Detalhes da Operação Exchange
A Operação Exchange foi deflagrada na semana passada para desarticular uma organização criminosa suspeita de movimentar recursos do tráfico internacional de drogas por meio de empresas, contas bancárias, transporte de dinheiro em espécie e operações com criptomoedas. A PF cumpriu mandados de prisão temporária e de busca e apreensão em endereços na capital paulista, Santos, Praia Grande e Santana de Parnaíba. Também foi determinado o sequestro de bens, valores e criptoativos dos investigados até o montante de R$ 10,4 bilhões.
Métodos de lavagem de dinheiro
Segundo a PF, os investigados utilizavam um sistema estruturado para movimentar recursos ilícitos, incluindo: transferências de criptoativos; transporte de valores, inclusive em espécie; operações bancárias de alto valor; repasses entre pessoas físicas e jurídicas; e outras atividades financeiras voltadas à ocultação da origem do dinheiro. A suspeita é que a estrutura tenha sido usada para lavar dinheiro do tráfico internacional de drogas. Em tese, os investigados podem responder por associação criminosa, lavagem de dinheiro e evasão de divisas.

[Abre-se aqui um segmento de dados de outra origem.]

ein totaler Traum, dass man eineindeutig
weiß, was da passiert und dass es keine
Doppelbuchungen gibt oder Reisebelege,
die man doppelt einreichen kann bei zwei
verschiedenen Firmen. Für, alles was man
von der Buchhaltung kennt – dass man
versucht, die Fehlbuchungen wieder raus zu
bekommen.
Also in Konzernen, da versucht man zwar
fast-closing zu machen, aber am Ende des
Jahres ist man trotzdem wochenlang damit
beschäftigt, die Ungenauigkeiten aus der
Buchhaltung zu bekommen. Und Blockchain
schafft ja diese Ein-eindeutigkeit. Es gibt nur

Sanções dos EUA e apelidos
Na quarta-feira (1º), Victor Shimada foi incluído na lista de sanções do Departamento do Tesouro dos EUA, que o classifica como "elo-chave" entre membros do PCC na Flórida e traficantes internacionais. Os EUA afirmam que Shimada teria ajudado a lavar mais de US$ 30 milhões (cerca de R$ 156 milhões) em recursos ilícitos, usando criptomoedas para transferir valores ao Brasil. Stella também foi sancionada, apontada como colaboradora de Shimada e responsável por apoio logístico à coleta de grandes quantias em dinheiro. Para despistar autoridades, os dois usavam apelidos: Shimada era "o Japa"; Stella, "Lara Croft".
Defesa de Shimada nega acusações
Em nota, o advogado de Shimada, Yuri Cruz, disse que "Victor Shimada nega veementemente qualquer envolvimento com organização criminosa ou com a prática de lavagem de dinheiro" e que a defesa tomará as medidas cabíveis após acesso aos autos.